TRECHO DO DOCUMENTO >>
****

Claudio, que julgava que o Luca carregou
nas tintas, contrapôs.
-Luca, quando éramos garotos, só
tomávamos banho frio.
Em seguida, voltou-se para mim:
-Carlinhos, quando passamos a tomar
banho quente?
-Bem, Claudio, eu me lembro que, na casa
da vila da Rua São Gabriel, havia banheira.
-Aquecedor também. - acrescentou o Lopo,
que se recordava bem da nossa residência de 1961 a 1964.
-Mas no apartamento da Rua Cachambi,
quando éramos pequenos, não havia aquecedor. - afirmou o Claudio com veemência.
Mais tarde, minha mãe garantiu que havia
sim aquecedor, pouco utilizado porque não tínhamos muitos recursos financeiros,
por isso, tomávamos banhos frios, além de a temperatura do Rio de Janeiro
(Cachambi) ser comumente alta.
Luca se referia, agora, aos traumas que
o colégio interno deixou nele.
-Só tomo banho quente.

****

INSTRUÇÕES DAS TAREFAS >>
[1] Responda às perguntas abaixo com base no trecho do documento.
(a) Segundo Carlinhos, o que havia na casa da vila da Rua São Gabriel?
(b) Em que período a família residiu no lugar de que Lopo se recordava bem?
(c) Segundo a mãe, por que o aquecedor era pouco utilizado?
[2] Filtre as entradas e transcreva todas as linhas que contêm a palavra "could", observando a distinção entre maiúsculas e minúsculas.

ENTRADAS FORNECIDAS >>
****

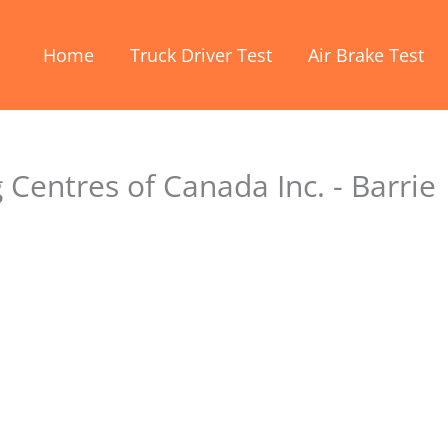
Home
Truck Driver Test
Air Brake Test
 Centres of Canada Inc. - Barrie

****

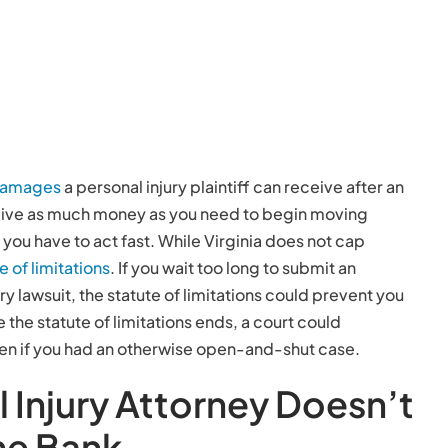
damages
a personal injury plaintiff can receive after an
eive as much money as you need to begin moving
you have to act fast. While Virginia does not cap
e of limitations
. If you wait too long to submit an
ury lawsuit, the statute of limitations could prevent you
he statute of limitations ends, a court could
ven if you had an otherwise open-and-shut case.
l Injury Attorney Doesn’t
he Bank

****

RESPOSTAS POR TAREFA >>
[1]
(a) Havia banheira.
(b) De 1961 a 1964.
(c) Porque a família não tinha muitos recursos financeiros.

[2]
ury lawsuit, the statute of limitations could prevent you
he statute of limitations ends, a court could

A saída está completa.